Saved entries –
● ● ● ● ● ● ●

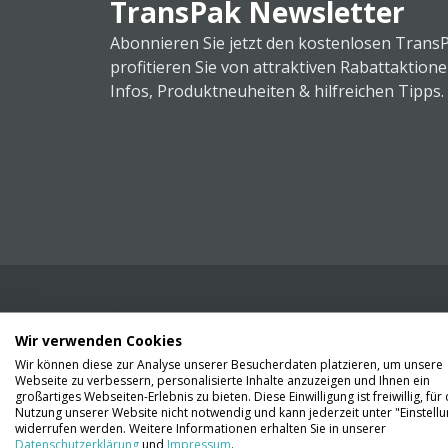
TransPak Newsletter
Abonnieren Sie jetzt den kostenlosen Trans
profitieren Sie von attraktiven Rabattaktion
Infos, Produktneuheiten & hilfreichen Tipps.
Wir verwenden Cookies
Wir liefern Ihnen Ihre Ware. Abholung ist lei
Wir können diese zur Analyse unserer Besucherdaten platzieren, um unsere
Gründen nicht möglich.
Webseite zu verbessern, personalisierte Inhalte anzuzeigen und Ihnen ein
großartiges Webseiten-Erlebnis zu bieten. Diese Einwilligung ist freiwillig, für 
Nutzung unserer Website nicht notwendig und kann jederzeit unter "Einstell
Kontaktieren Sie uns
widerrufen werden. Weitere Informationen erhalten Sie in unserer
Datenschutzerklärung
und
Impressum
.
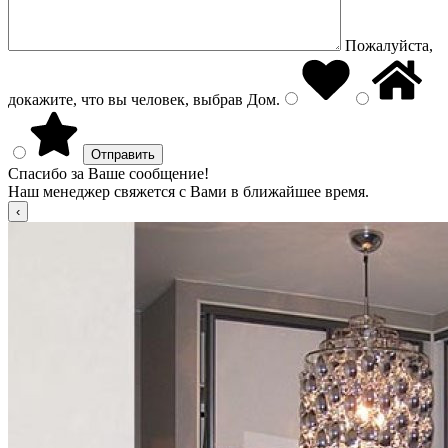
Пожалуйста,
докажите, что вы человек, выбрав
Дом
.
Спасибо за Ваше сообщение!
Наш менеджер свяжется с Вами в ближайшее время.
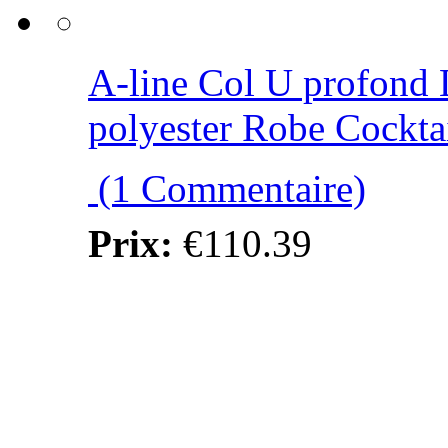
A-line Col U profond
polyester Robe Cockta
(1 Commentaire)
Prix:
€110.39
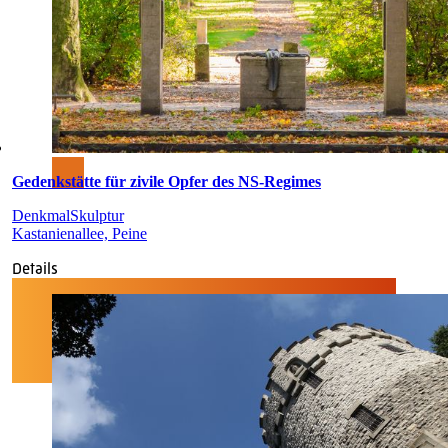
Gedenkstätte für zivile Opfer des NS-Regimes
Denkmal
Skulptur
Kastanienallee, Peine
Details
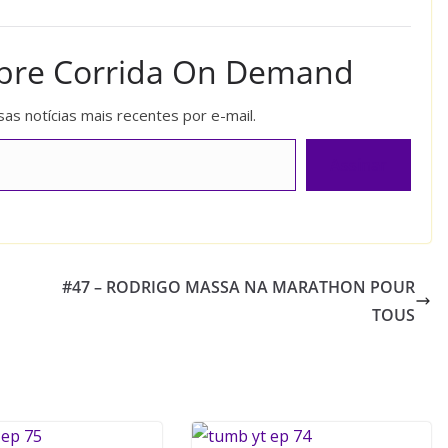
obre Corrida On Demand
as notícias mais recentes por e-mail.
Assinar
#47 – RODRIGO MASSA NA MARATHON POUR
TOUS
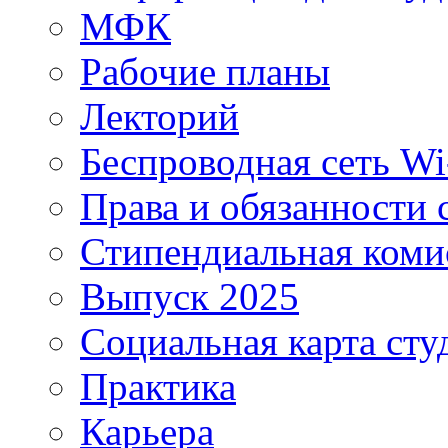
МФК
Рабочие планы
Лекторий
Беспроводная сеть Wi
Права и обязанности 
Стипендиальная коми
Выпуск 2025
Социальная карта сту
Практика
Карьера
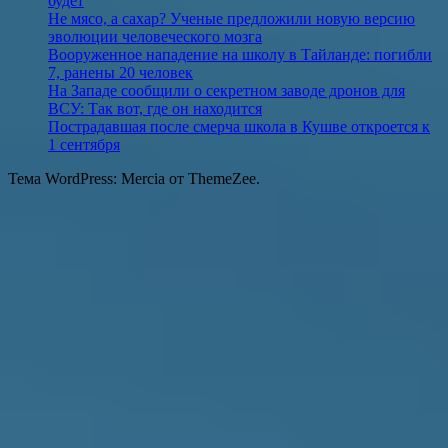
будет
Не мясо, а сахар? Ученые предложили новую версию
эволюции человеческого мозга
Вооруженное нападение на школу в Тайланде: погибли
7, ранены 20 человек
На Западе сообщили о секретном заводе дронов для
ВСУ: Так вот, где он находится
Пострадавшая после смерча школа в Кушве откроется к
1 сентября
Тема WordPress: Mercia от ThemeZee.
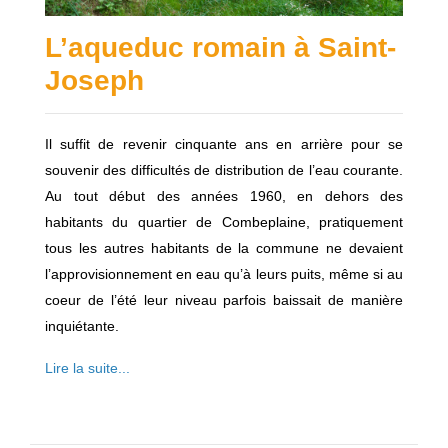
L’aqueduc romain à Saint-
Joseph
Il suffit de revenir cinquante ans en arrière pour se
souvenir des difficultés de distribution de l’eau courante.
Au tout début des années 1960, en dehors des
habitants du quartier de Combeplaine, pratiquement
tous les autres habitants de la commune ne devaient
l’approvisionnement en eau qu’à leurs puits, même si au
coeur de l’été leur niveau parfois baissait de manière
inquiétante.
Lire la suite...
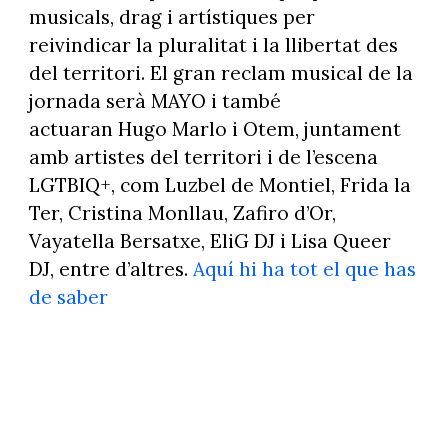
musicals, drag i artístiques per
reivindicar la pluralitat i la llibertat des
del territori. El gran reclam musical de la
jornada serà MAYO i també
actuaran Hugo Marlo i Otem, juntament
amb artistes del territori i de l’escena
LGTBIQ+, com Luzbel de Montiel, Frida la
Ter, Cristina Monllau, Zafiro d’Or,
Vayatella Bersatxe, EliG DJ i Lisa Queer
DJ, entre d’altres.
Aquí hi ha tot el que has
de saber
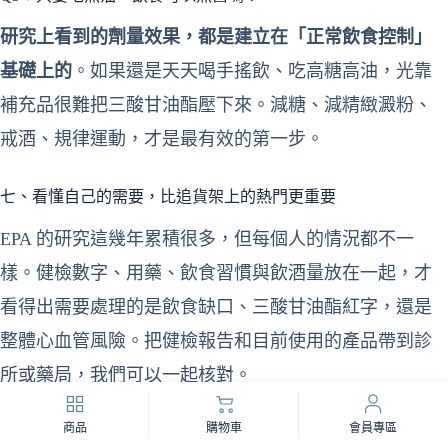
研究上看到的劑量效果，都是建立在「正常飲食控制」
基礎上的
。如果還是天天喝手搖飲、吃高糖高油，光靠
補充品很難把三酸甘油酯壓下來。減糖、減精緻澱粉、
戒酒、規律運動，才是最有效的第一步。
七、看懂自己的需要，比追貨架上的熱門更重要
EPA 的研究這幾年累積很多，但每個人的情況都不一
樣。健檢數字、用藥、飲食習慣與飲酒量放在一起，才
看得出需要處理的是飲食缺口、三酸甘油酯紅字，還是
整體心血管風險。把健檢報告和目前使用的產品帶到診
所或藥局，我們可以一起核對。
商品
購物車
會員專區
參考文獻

● ● ● ● ● ● ●

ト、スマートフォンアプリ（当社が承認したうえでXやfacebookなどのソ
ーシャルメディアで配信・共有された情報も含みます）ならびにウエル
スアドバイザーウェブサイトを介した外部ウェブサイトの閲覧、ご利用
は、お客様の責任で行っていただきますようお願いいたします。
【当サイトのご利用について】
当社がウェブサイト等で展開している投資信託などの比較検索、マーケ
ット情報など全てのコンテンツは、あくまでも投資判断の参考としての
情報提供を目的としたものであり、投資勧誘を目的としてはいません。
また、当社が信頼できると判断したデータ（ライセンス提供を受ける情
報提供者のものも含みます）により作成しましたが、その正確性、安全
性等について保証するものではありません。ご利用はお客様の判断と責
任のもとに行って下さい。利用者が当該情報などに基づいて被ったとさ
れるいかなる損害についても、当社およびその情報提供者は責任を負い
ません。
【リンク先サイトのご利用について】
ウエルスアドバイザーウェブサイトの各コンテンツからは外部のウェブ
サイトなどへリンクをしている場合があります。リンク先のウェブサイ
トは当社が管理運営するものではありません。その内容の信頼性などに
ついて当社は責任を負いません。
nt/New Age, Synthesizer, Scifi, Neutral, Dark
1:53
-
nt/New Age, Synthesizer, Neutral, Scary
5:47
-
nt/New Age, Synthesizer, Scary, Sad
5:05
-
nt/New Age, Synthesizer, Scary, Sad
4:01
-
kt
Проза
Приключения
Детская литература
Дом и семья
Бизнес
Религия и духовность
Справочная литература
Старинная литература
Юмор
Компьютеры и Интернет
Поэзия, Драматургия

● ● ● ● ● ● ●

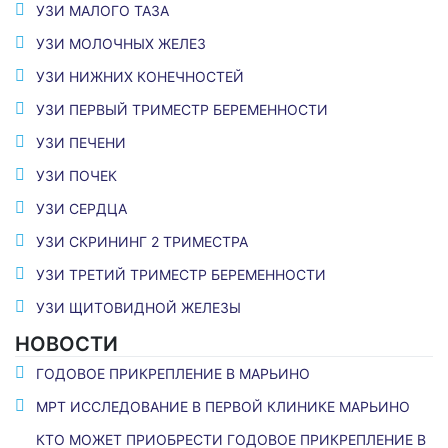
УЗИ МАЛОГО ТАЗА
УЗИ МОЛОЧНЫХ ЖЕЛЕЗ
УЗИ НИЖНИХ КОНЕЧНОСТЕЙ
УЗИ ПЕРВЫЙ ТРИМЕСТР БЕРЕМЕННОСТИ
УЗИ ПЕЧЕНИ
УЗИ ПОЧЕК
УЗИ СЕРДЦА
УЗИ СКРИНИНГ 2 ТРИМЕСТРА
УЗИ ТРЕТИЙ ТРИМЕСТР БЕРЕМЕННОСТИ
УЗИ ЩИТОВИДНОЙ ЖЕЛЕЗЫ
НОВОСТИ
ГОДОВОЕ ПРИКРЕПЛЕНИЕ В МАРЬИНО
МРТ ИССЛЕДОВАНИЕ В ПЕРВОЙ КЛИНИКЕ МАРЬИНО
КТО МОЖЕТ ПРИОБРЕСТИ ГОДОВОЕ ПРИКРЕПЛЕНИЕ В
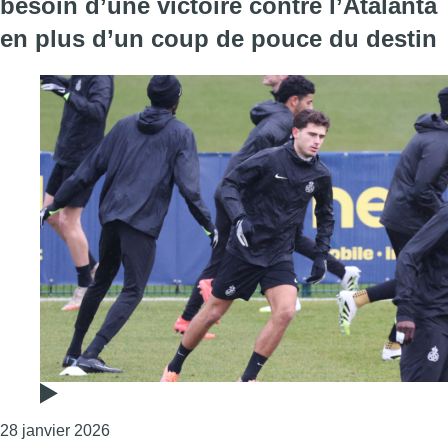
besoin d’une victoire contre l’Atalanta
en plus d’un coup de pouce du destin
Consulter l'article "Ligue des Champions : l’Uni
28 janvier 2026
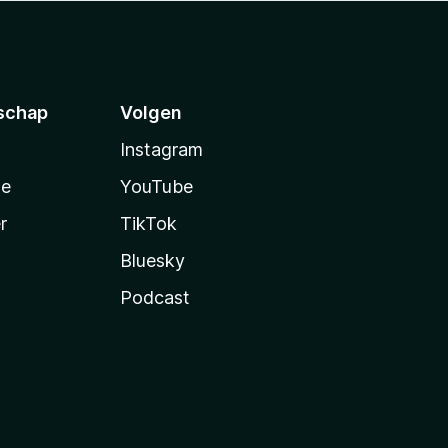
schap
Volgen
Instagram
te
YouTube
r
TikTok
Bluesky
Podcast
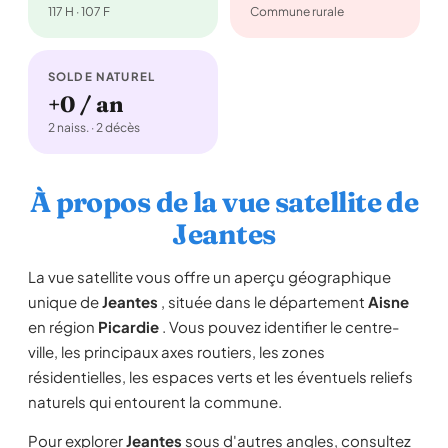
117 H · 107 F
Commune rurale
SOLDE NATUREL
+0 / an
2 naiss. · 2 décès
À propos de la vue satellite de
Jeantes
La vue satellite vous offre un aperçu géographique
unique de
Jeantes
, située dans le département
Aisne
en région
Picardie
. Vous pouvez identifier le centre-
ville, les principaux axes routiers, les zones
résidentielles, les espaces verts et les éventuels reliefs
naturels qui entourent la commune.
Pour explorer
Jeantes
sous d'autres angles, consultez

● ● ● ● ● ● ●

The line holding "УЗИ ТРЕТИЙ ТРИМЕСТР БЕРЕМЕННОСТИ" starts the copy and the line holding "sous d'autres angles, consultez" ends it. Repeat those two lines above and all between them exactly, leaving out pictures.

Result of this exercise –
УЗИ ТРЕТИЙ ТРИМЕСТР БЕРЕМЕННОСТИ
УЗИ ЩИТОВИДНОЙ ЖЕЛЕЗЫ
НОВОСТИ
ГОДОВОЕ ПРИКРЕПЛЕНИЕ В МАРЬИНО
МРТ ИССЛЕДОВАНИЕ В ПЕРВОЙ КЛИНИКЕ МАРЬИНО
КТО МОЖЕТ ПРИОБРЕСТИ ГОДОВОЕ ПРИКРЕПЛЕНИЕ В
besoin d’une victoire contre l’Atalanta
en plus d’un coup de pouce du destin
Consulter l'article "Ligue des Champions : l’Uni
28 janvier 2026
schap
Volgen
Instagram
te
YouTube
r
TikTok
Bluesky
Podcast
117 H · 107 F
Commune rurale
SOLDE NATUREL
+0 / an
2 naiss. · 2 décès
À propos de la vue satellite de
Jeantes
La vue satellite vous offre un aperçu géographique
unique de
Jeantes
, située dans le département
Aisne
en région
Picardie
. Vous pouvez identifier le centre-
ville, les principaux axes routiers, les zones
résidentielles, les espaces verts et les éventuels reliefs
naturels qui entourent la commune.
Pour explorer
Jeantes
sous d'autres angles, consultez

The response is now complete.